• TEXTO DEL EJERCICIO
-*-*-
SDN, Lista Engel y sanciones Magnitsky. En compliance mucha gente las trata como sinónimos. No lo son, y esa confusión te puede costar caro.
Llevo años trabajando como co-counsel regional con un boutique de sanciones en Washington en casos de OFAC, y algo que veo repetirse en comités de compliance es siempre lo mismo: alguien aparece señalado por Estados Unidos y automáticamente se le trata igual, sin preguntar bajo qué mecanismo.
No es lo mismo.
Si una persona está en la lista SDN de OFAC, cualquier activo bajo jurisdicción de EE.UU. queda bloqueado, y cualquier transacción con ella (o con una entidad que le pertenezca en 50% o más) es una violación directa. Ahí no hay zona gris.
Si está en la Lista Engel del Departamento de Estado, el efecto es distinto: pierde la visa y la elegibilidad para entrar a EE.UU. No bloquea activos ni prohíbe transacciones financieras, aunque para un banco corresponsal sigue siendo una señal de riesgo reputacional que no se puede ignorar.
Y si la designación es bajo el programa Magnitsky, el fundamento es corrupción o violaciones de derechos humanos, y ahí sí puede combinarse con bloqueo de activos.
-*-*-
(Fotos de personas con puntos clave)
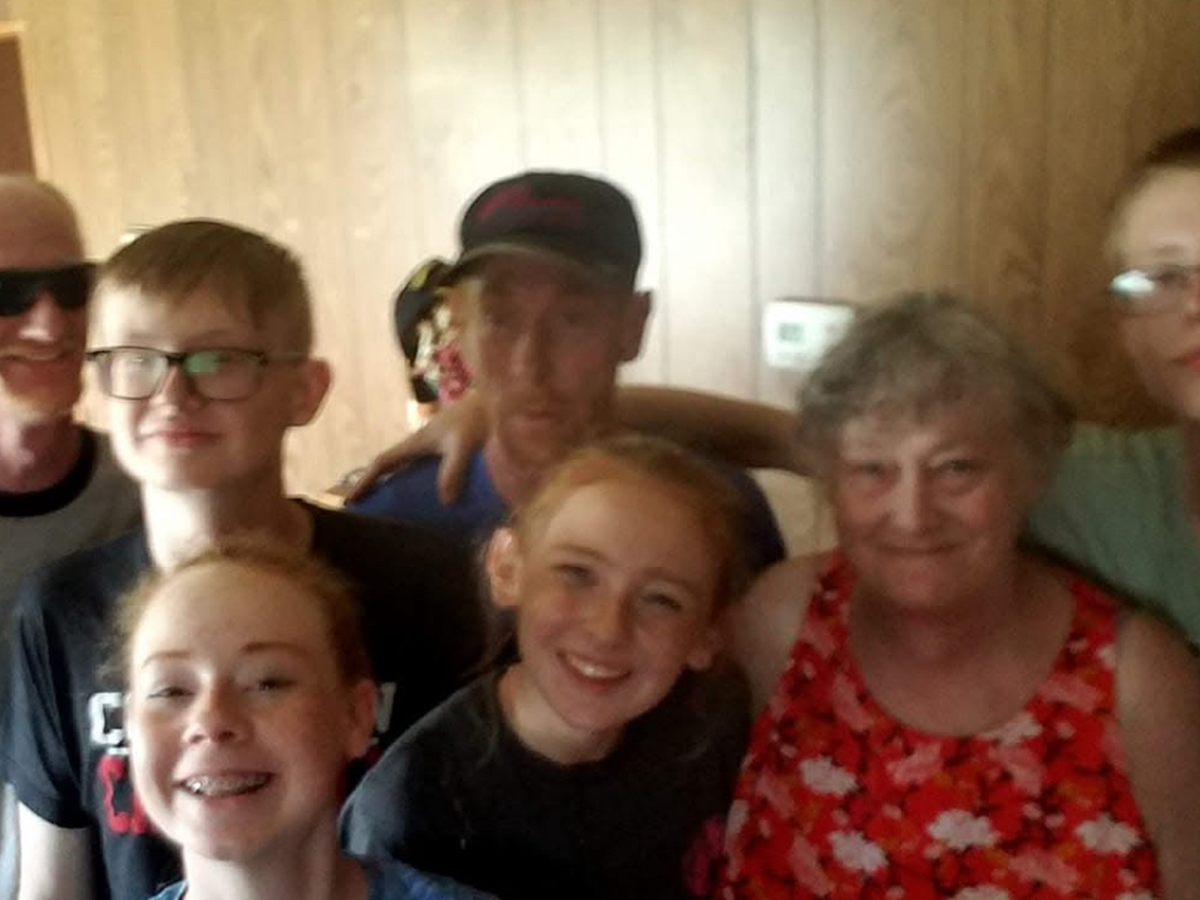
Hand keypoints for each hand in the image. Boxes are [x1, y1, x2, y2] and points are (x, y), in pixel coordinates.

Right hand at [346, 392, 487, 504]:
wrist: (498, 400)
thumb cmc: (477, 419)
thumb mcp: (463, 445)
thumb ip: (452, 470)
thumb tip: (445, 502)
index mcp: (416, 442)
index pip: (382, 463)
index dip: (365, 481)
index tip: (350, 502)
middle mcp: (421, 444)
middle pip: (391, 467)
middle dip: (377, 487)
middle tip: (368, 513)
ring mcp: (435, 445)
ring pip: (408, 469)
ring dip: (398, 487)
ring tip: (396, 513)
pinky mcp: (450, 448)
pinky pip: (426, 470)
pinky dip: (421, 485)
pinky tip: (432, 501)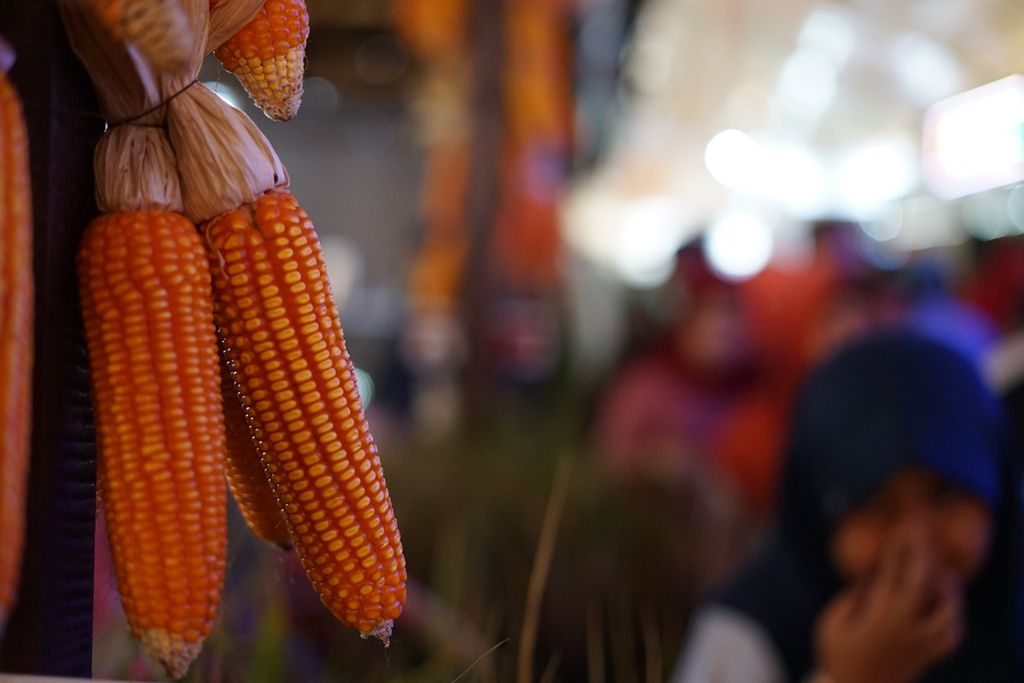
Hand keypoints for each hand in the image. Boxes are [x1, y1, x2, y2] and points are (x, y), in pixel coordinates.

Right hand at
-*-*-
• TAREAS
A - Según el texto sobre sanciones, ¿qué pierde una persona incluida en la Lista Engel del Departamento de Estado?
B - Reescribe el fragmento del texto sobre sanciones que va desde "SDN, Lista Engel" hasta "es lo mismo.", ambos incluidos, y reemplaza "compliance" por "cumplimiento normativo".
C - Continúa el texto sobre sanciones a partir de su última oración.
Las entradas no tienen relación con el texto sobre sanciones.

• RESPUESTAS POR TAREA
A - La visa y la elegibilidad para entrar a EE.UU.

B -
SDN, Lista Engel y sanciones Magnitsky. En cumplimiento normativo mucha gente las trata como sinónimos. No lo son, y esa confusión te puede costar caro.
Llevo años trabajando como co-counsel regional con un boutique de sanciones en Washington en casos de OFAC, y algo que veo repetirse en comités de cumplimiento normativo es siempre lo mismo: alguien aparece señalado por Estados Unidos y automáticamente se le trata igual, sin preguntar bajo qué mecanismo.
No es lo mismo.

C -
Para un oficial de cumplimiento, la pregunta correcta no es "¿está en una lista?", sino "¿en cuál, bajo qué autoridad legal, y qué obligación específica me genera eso?". Tratarlas igual lleva a dos errores opuestos: sobrerreaccionar con alguien que no representa riesgo transaccional real, o subestimar a alguien que sí lo representa.
Y sobre salir de una designación: existe un proceso de reconsideración administrativa ante OFAC, pero la carga de la prueba es de quien fue designado, no del gobierno, y los tiempos reales rara vez se parecen a lo que promete quien vende el servicio. Es un proceso de evidencia sostenida, no de una carta bien escrita.
¿Tu equipo de compliance diferencia estas tres herramientas cuando hace debida diligencia de una contraparte, o las trata todas igual?